Остановилась, тяжело дыша.
Страх вырывался изо рта вместе с рваными выдохами. Только сейчас огляделась по сторонам. Только сейчас прижала пальцы к пульсирующим вискам и дала время прийти в себя.
Эта женщина безумна — она чем-то окурена. И не в себе. Ее словам нет никакой веры, она… она сама не знала, что несет.
«Горевала… Ну ничего, он вернется к тебе. Вернется к тебе…»
«Приеду позже, тогда и наверстаем. Удачи, ослик. И до встречи.»
— Нет. — Сказала вслух, отмахиваясь от собственных мыслей. — Нет, это глупости. Игры воображения на фоне переживаний.
За последние недели я пережила больше, чем за последние годы, от того хотелось сплести слова безумной цыганки с собственным сном. Антонио не вернется ко мне. Он в земле.
Рука потянулась к кресту в привычном жесте, но не обнаружила его там.
Я ведь сняла его. И братский крест сняла, и черный наряд сбросила, для чего? Чтобы танцевать на балу и представлять себя синьорам, как свинью на ярмарке?!
Стало омерзительно. Омерзительно ненавистно и плохо, горько и невыносимо. В этот миг — стоя под яркой луной, я возненавидела свою беспомощность.
Я — принцесса Тосканы. Я должна была с честью и достоинством нести свою фамилию, ради дедушки и брата, а я что делаю? Подвожу их. Ни на что не годна. Ни на что, кроме вина, не способна!

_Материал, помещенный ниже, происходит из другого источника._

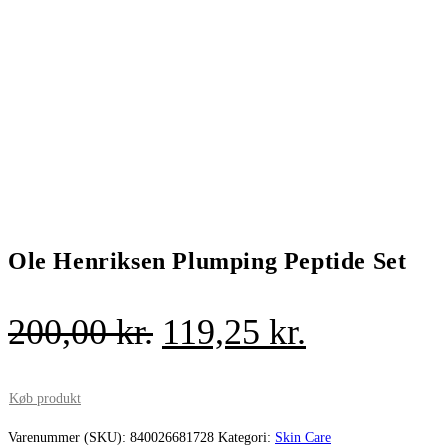
Ole Henriksen Plumping Peptide Set
Den
Den
200,00
kr.
119,25
kr.
oprindelige
aktuelle
pris
pris
Køb produkt
var:
er:
Varenummer (SKU):
840026681728
Kategori:
Skin Care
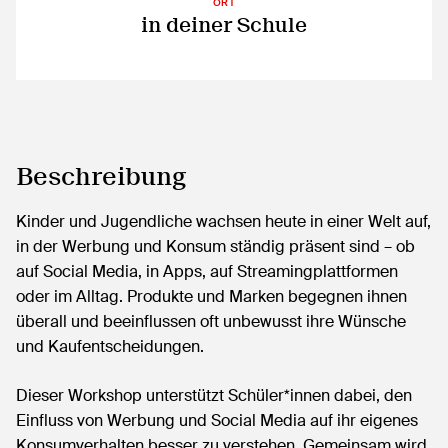
ORT
in deiner Schule
Beschreibung
Kinder und Jugendliche wachsen heute in einer Welt auf,
in der Werbung und Konsum ständig präsent sind – ob
auf Social Media, in Apps, auf Streamingplattformen
oder im Alltag. Produkte und Marken begegnen ihnen
überall und beeinflussen oft unbewusst ihre Wünsche
und Kaufentscheidungen.
Dieser Workshop unterstützt Schüler*innen dabei, den
Einfluss von Werbung und Social Media auf ihr eigenes
Konsumverhalten besser zu verstehen. Gemeinsam wird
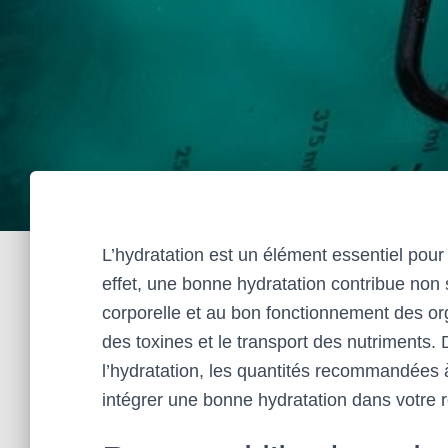
L’hydratation est un élément essentiel pour 
effet, une bonne hydratation contribue non 
corporelle et au bon fonctionnement des org
des toxines et le transport des nutriments. 
l’hydratation, les quantités recommandées
intégrer une bonne hydratation dans votre r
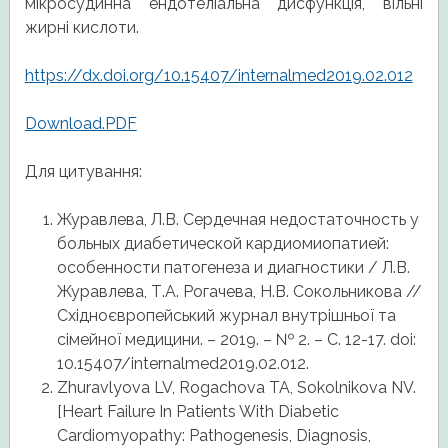
мікросудинна ендотеліальна дисфункція, вільні
жирні кислоти.
https://dx.doi.org/10.15407/internalmed2019.02.012
Download.PDF
Для цитування:
Журавлева, Л.В. Сердечная недостаточность у
больных диабетической кардиомиопатией:
особенности патогенеза и диагностики / Л.В.
Журавлева, Т.А. Рогачева, Н.В. Сокольникова //
Східноєвропейський журнал внутрішньої та
сімейної медицини. – 2019. – № 2. – С. 12-17. doi:
10.15407/internalmed2019.02.012.
Zhuravlyova LV, Rogachova TA, Sokolnikova NV.
[Heart Failure In Patients With Diabetic
Cardiomyopathy: Pathogenesis, Diagnosis,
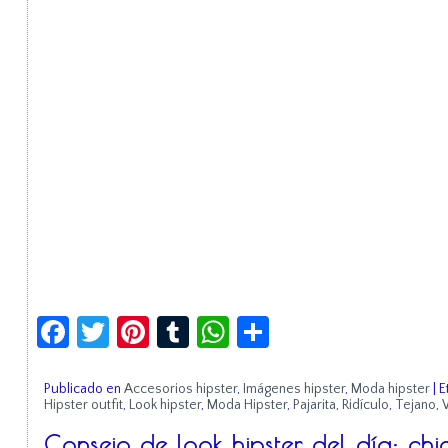
Facebook
Twitter
Pinterest
Tumblr
WhatsApp
Compartir
Publicado en
Accesorios hipster
,
Imágenes hipster
,
Moda hipster
|
E
Hipster outfit
,
Look hipster
,
Moda Hipster
,
Pajarita
,
Ridículo
,
Tejano
,
Consejo de look hipster del día: chi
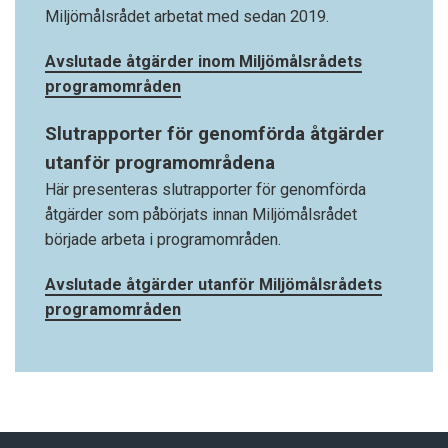
Miljömålsrådet arbetat med sedan 2019.
Avslutade åtgärder inom Miljömålsrådets
programområden
Slutrapporter för genomförda åtgärder
utanför programområdena
Här presenteras slutrapporter för genomförda
åtgärder som påbörjats innan Miljömålsrådet
började arbeta i programområden.
Avslutade åtgärder utanför Miljömålsrådets
programområden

Резь в глазах усилилась, толкая тело вперед. Я изо всех сил сдерживала слезы, а от того совсем перестала видеть — маска и так скрывала от меня часть обзора. Но я шла. Ноги несли меня по внутреннему двору палаццо, и ночная прохлада набухала влагой на коже.
Только позорю себя. Все делаю не так, как сделал бы дедушка или Антонио. А этот бал? Это безумно. Это омерзительно. Это… Это ладан?
Остановилась, принюхиваясь. Откуда-то слева ко мне действительно тянулась тонкая струйка успокаивающего, маслянистого запаха. Не раздумывая, я пошла на него, ожидая увидеть церковь, скрытую в тенях лунной ночи.
Нюх не подвел меня. Так и оказалось.
***
Тишина.
После шума маскарадного безумства и собственных мыслей, тишина дарила столь желанное спокойствие, что я ощутила себя единственным человеком на всем белом свете.
Пульс начал замедляться. Поступь, отскакивающая от каменных полов обители Господа, стала мягкой и неторопливой. Под озябшими каменными сводами, среди ладанной дымки, все медленно вставало на свои места.
Как хорошо, что я оказалась здесь.
Украсть кусочек церковного спокойствия, перевести дух — то, чего так желало сердце после бешеной скачки по дворцовым коридорам. Я могу спрятаться. Могу помолиться.
Подняла глаза, осматривая убранство церкви, которая явно служила лишь нуждам хозяев палаццо — такой небольшой и скромной она была. А еще темной и холодной. Камень впитывал ночную прохладу, заставляя зябко поежиться от столь резкой перемены.